You do not want this spyware to get anywhere near your phone. If it does, security experts have just warned, it’s “capable of stealing SMS messages, call logs, capturing your photos, initiating calls, and sending mass SMS messages to the your contact list.”

The warning comes from Zimperium and the threat comes from ClayRat, which made its first appearance in the fall but has now returned with a vengeance. “ClayRat is a more dangerous spyware compared to its previous version where the victim could uninstall the application or turn off the device upon detecting the infection.”

It will come at you via a range of different apps, many of which copy leading titles including YouTube to trick you into an install. “To date, more than 700 unique APKs have been detected in a remarkably short timeframe.”
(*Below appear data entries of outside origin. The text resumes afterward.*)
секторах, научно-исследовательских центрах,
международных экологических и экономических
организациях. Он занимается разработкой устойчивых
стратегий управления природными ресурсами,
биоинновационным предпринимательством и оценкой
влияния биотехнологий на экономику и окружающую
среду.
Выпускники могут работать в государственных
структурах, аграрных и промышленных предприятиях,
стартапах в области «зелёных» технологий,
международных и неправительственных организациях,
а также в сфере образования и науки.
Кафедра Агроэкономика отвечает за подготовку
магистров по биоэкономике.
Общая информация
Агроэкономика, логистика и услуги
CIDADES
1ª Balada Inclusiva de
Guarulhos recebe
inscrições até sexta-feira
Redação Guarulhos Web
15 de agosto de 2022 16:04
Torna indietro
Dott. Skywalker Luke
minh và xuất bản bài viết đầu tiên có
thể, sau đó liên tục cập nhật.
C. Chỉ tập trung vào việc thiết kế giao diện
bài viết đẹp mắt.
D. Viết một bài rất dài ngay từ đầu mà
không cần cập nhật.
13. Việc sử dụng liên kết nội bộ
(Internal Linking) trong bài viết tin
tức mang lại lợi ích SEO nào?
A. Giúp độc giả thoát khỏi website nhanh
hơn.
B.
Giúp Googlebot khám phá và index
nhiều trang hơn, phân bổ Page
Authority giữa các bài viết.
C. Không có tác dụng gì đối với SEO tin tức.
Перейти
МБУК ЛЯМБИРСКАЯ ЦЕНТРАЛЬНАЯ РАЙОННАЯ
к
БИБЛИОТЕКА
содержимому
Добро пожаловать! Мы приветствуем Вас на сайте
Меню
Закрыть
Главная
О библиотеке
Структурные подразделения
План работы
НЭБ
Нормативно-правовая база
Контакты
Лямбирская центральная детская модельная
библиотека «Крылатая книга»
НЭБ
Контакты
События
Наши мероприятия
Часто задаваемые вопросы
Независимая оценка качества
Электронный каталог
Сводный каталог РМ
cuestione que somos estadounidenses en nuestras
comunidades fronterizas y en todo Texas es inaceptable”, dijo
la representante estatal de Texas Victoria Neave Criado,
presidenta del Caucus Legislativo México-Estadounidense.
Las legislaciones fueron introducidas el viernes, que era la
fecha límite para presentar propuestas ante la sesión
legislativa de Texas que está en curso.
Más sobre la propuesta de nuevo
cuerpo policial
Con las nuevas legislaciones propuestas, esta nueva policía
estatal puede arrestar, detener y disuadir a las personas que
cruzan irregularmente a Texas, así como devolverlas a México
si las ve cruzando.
If you install an infected app, it will request default SMS privileges, which is bad enough, but also Accessibility Services, which is as dangerous as it gets. “Once the necessary permissions are granted, the malware automatically disables the Play Store by executing a series of on-screen clicks without requiring any interaction from the victim. This is done to disable security protections enforced by Google Play Protect.”

If granted permission to use Accessibility Services, ClayRat can steal your lock screen credentials, including PINs, passwords and even pattern locks — “it captures the sequence of nodes touched to trace the pattern.”

With that done, it can record your screen, intercept notifications on the phone and launch overlays, which are fake screens over real apps or screens, enabling the attacks to steal user names and passwords as they’re entered.

The primary warning here is to avoid sideloading apps, Stick to Play Store. And you definitely must not install mainstream titles — like YouTube or Chrome or WhatsApp or TikTok — from anywhere other than Google’s official store.

Also make sure you don’t disable Play Protect, regardless of the lure to install an app that requires you to do so. Also — and this really is critical — never grant Accessibility Services permissions to an app. These are designed for users with special needs. If that’s not you, there is no app on your phone that requires this system level access.

Act now — ensure Play Protect is enabled. “Open the Play Store app. At the top right, tap the profile icon. Tap Play Protect > Settings” and check everything is enabled.